A different approach exists in the form of HiScore, a python library I wrote when faced with a similar problem. With HiScore, you label a reference set of items with scores and then it generates a scoring function that intelligently interpolates through those scores. For instance, you could take the last 100 inputs to your app, combine them with a handful of your most extreme inputs (perhaps take the convex hull of your submitted inputs in (distance, time) space), label them, and use HiScore to produce a reasonable scoring function. And if it ever comes up with a score that you disagree with, just add it to the reference set with the correct label and re-create the scoring function, because HiScore guarantees interpolation through the reference set.

One property of HiScore is that your attributes need to be monotone, or always increasing or decreasing. This is not a problem for the "running times" setting, because the score should go up as distance increases (for a fixed time) and down as time increases (for a fixed distance). HiScore's monotonicity gives you confidence your score will behave as expected; it guarantees someone running a mile in 7:03 will score no higher than someone running 1.1 miles in 7:01.
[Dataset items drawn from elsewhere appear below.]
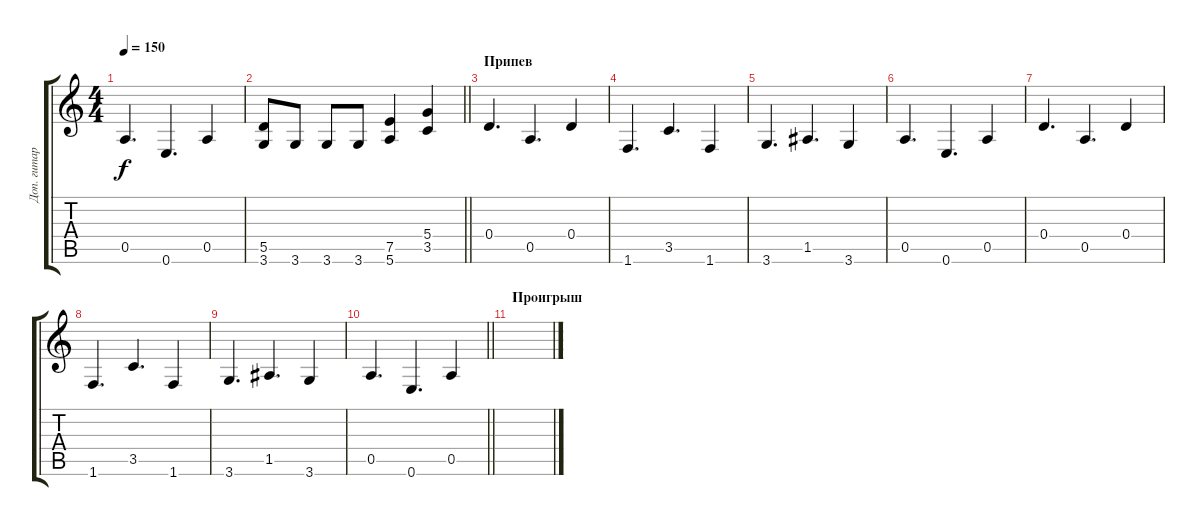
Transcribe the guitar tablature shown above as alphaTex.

\track ("Доп. гитара" "Доп. гитар") {instrument acousticguitarsteel}
\staff {score tabs}
\tuning (E4 B3 G3 D3 A2 E2) {hide}
\ts (4 4)
\tempo 150
\clef g2
\ks c
0.5.4{d dy f} 0.6.4{d} 0.5.4 |
\barLineRight lightlight
(5.5 3.6).8 3.6.8 3.6.8 3.6.8 (7.5 5.6).4 (5.4 3.5).4 |
\section ("" "Припев")
0.4.4{d} 0.5.4{d} 0.4.4 |
1.6.4{d} 3.5.4{d} 1.6.4 |
3.6.4{d} 1.5.4{d} 3.6.4 |
0.5.4{d} 0.6.4{d} 0.5.4 |
0.4.4{d} 0.5.4{d} 0.4.4 |
1.6.4{d} 3.5.4{d} 1.6.4 |
3.6.4{d} 1.5.4{d} 3.6.4 |
\barLineRight lightlight
0.5.4{d} 0.6.4{d} 0.5.4 |
\section ("" "Проигрыш")
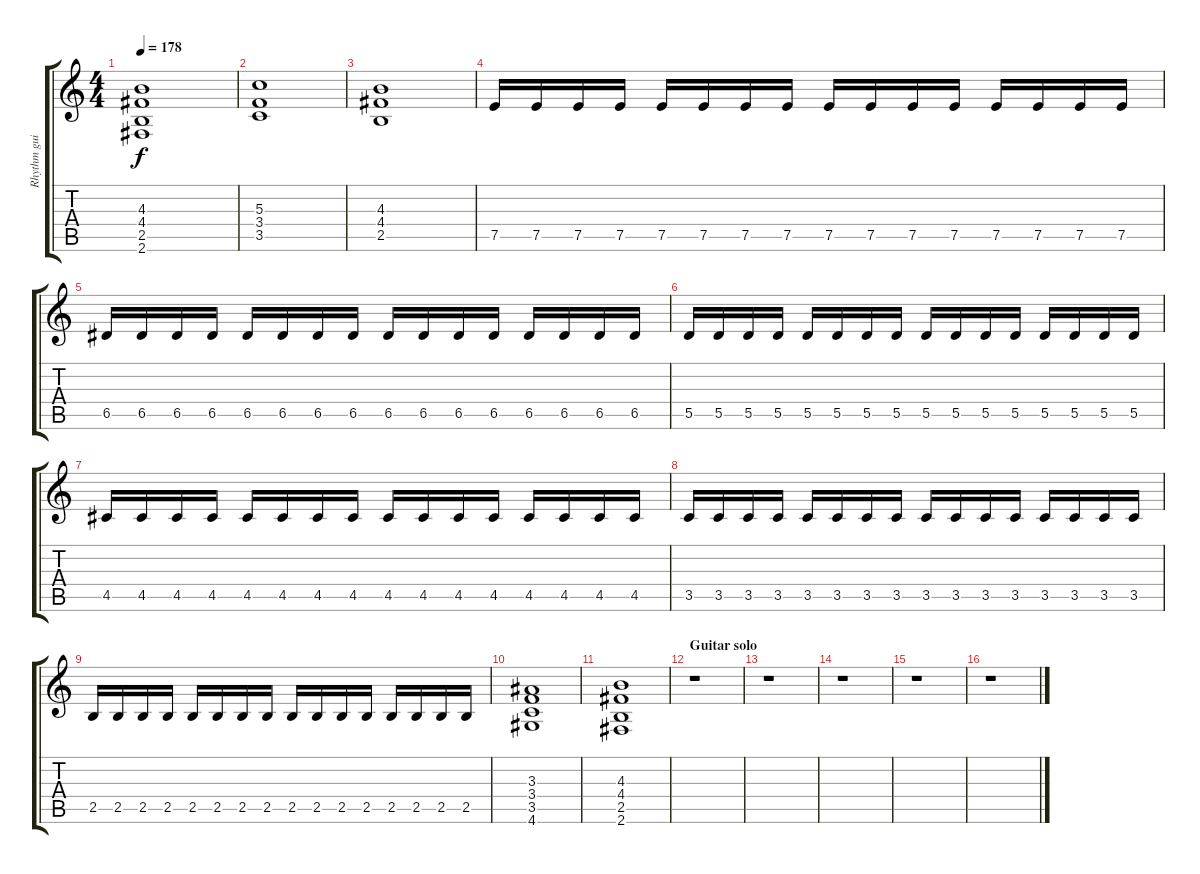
\track ("Rhythm guitar right" "Rhythm gui") {instrument overdrivenguitar}
\staff {score tabs}
\tuning (E4 B3 G3 D3 A2 E2) {hide}
\ts (4 4)
\tempo 178
\clef g2
\ks c
(4.3 4.4 2.5 2.6).1{dy f} |
(5.3 3.4 3.5).1 |
(4.3 4.4 2.5).1 |
7.5.16 7.5.16 7.5.16 7.5.16 7.5.16 7.5.16 7.5.16 7.5.16 7.5.16 7.5.16 7.5.16 7.5.16 7.5.16 7.5.16 7.5.16 7.5.16 |
6.5.16 6.5.16 6.5.16 6.5.16 6.5.16 6.5.16 6.5.16 6.5.16 6.5.16 6.5.16 6.5.16 6.5.16 6.5.16 6.5.16 6.5.16 6.5.16 |
5.5.16 5.5.16 5.5.16 5.5.16 5.5.16 5.5.16 5.5.16 5.5.16 5.5.16 5.5.16 5.5.16 5.5.16 5.5.16 5.5.16 5.5.16 5.5.16 |
4.5.16 4.5.16 4.5.16 4.5.16 4.5.16 4.5.16 4.5.16 4.5.16 4.5.16 4.5.16 4.5.16 4.5.16 4.5.16 4.5.16 4.5.16 4.5.16 |
3.5.16 3.5.16 3.5.16 3.5.16 3.5.16 3.5.16 3.5.16 3.5.16 3.5.16 3.5.16 3.5.16 3.5.16 3.5.16 3.5.16 3.5.16 3.5.16 |
2.5.16 2.5.16 2.5.16 2.5.16 2.5.16 2.5.16 2.5.16 2.5.16 2.5.16 2.5.16 2.5.16 2.5.16 2.5.16 2.5.16 2.5.16 2.5.16 |
(3.3 3.4 3.5 4.6).1 |
(4.3 4.4 2.5 2.6).1 |
\section ("" "Guitar solo")
r.1 |
r.1 |
r.1 |
r.1 |
r.1
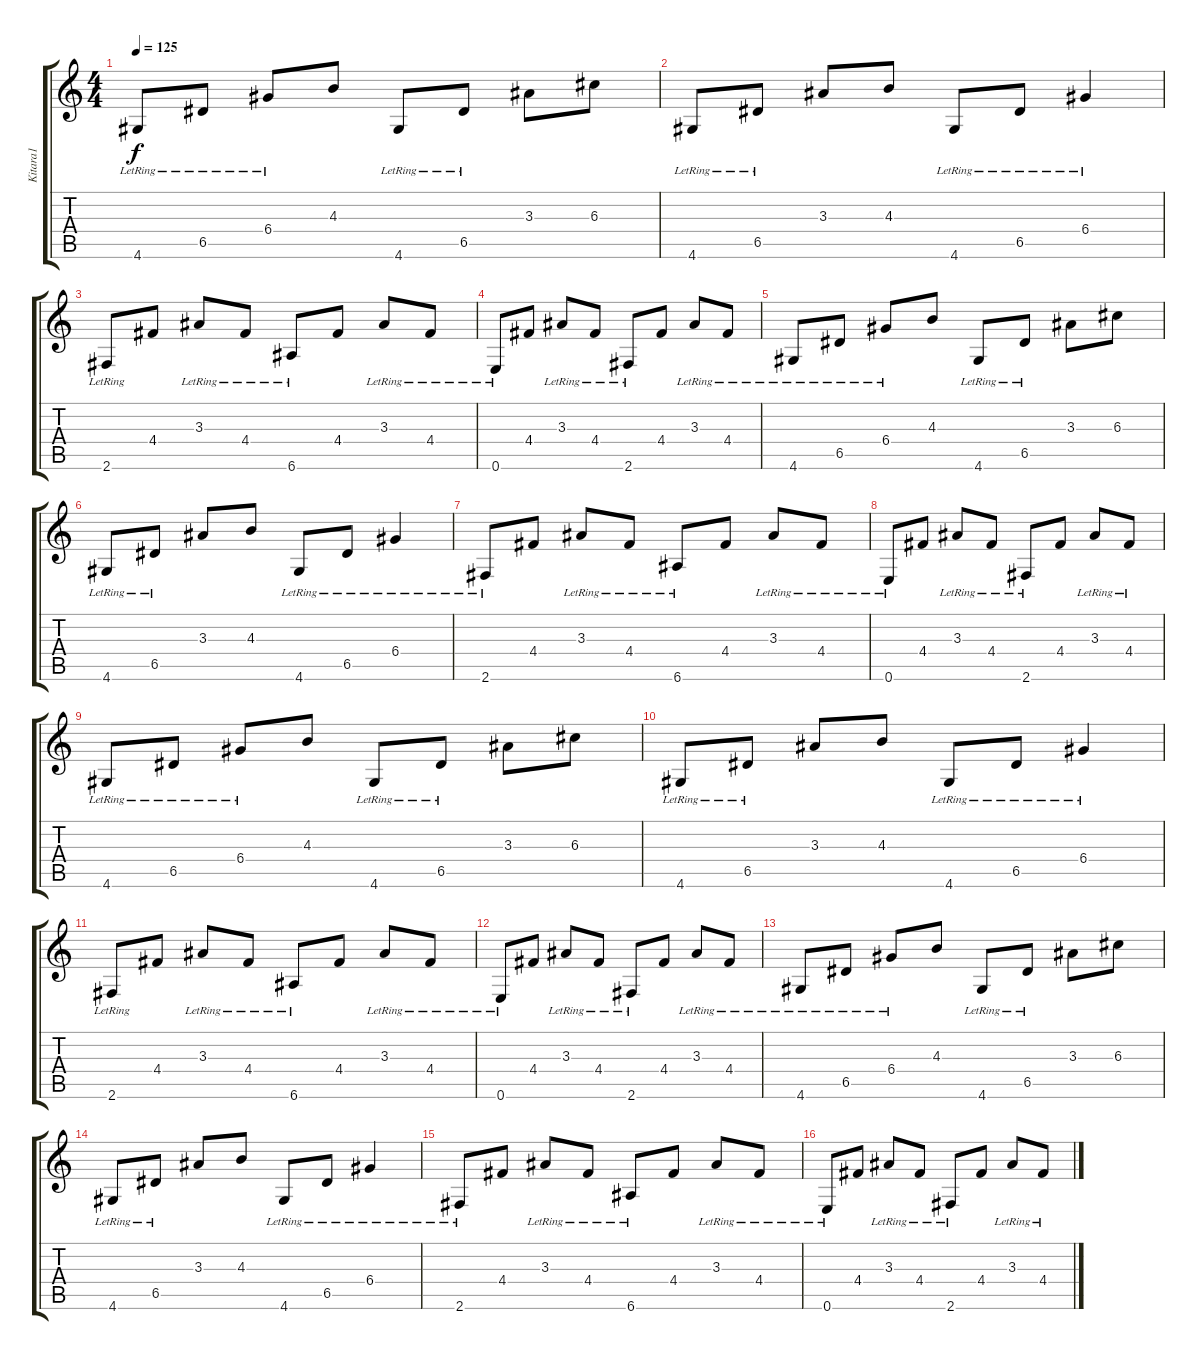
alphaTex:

\track ("Kitara1" "Kitara1") {instrument acousticguitarsteel}
\staff {score tabs}
\tuning (E4 B3 G3 D3 A2 E2) {hide}
\ts (4 4)
\tempo 125
\clef g2
\ks c
4.6{lr}.8{dy f instrument acousticguitarsteel} 6.5{lr}.8 6.4{lr}.8 4.3.8 4.6{lr}.8 6.5{lr}.8 3.3.8 6.3.8 |
4.6{lr}.8 6.5{lr}.8 3.3.8 4.3.8 4.6{lr}.8 6.5{lr}.8 6.4{lr}.4 |
2.6{lr}.8 4.4.8 3.3{lr}.8 4.4{lr}.8 6.6{lr}.8 4.4.8 3.3{lr}.8 4.4{lr}.8 |
0.6{lr}.8 4.4.8 3.3{lr}.8 4.4{lr}.8 2.6{lr}.8 4.4.8 3.3{lr}.8 4.4{lr}.8 |
4.6{lr}.8 6.5{lr}.8 6.4{lr}.8 4.3.8 4.6{lr}.8 6.5{lr}.8 3.3.8 6.3.8 |
4.6{lr}.8 6.5{lr}.8 3.3.8 4.3.8 4.6{lr}.8 6.5{lr}.8 6.4{lr}.4 |
2.6{lr}.8 4.4.8 3.3{lr}.8 4.4{lr}.8 6.6{lr}.8 4.4.8 3.3{lr}.8 4.4{lr}.8 |
0.6{lr}.8 4.4.8 3.3{lr}.8 4.4{lr}.8 2.6{lr}.8 4.4.8 3.3{lr}.8 4.4{lr}.8 |
4.6{lr}.8 6.5{lr}.8 6.4{lr}.8 4.3.8 4.6{lr}.8 6.5{lr}.8 3.3.8 6.3.8 |
4.6{lr}.8 6.5{lr}.8 3.3.8 4.3.8 4.6{lr}.8 6.5{lr}.8 6.4{lr}.4 |
2.6{lr}.8 4.4.8 3.3{lr}.8 4.4{lr}.8 6.6{lr}.8 4.4.8 3.3{lr}.8 4.4{lr}.8 |
0.6{lr}.8 4.4.8 3.3{lr}.8 4.4{lr}.8 2.6{lr}.8 4.4.8 3.3{lr}.8 4.4{lr}.8 |
4.6{lr}.8 6.5{lr}.8 6.4{lr}.8 4.3.8 4.6{lr}.8 6.5{lr}.8 3.3.8 6.3.8 |
4.6{lr}.8 6.5{lr}.8 3.3.8 4.3.8 4.6{lr}.8 6.5{lr}.8 6.4{lr}.4 |
2.6{lr}.8 4.4.8 3.3{lr}.8 4.4{lr}.8 6.6{lr}.8 4.4.8 3.3{lr}.8 4.4{lr}.8 |
0.6{lr}.8 4.4.8 3.3{lr}.8 4.4{lr}.8 2.6{lr}.8 4.4.8 3.3{lr}.8 4.4{lr}.8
The blood pressure setting you bring up is interesting because it's not monotone. Low blood pressure is bad, but high blood pressure is bad too. You can still use HiScore here though: just split each measurement into a "high blood pressure" and "low blood pressure" component, where at least one of these is zero. For instance a systolic reading of 160 would be mapped into a systolic+ attribute of 60 and a systolic- attribute of 0. The score should be decreasing in both of these new attributes, and so this approach turns a non-monotone two-dimensional problem (with attributes systolic and diastolic) into a monotone four-dimensional one (with attributes systolic+, systolic-, diastolic+, diastolic-). (This trick is similar to one that helps get Linear Programs into canonical form.)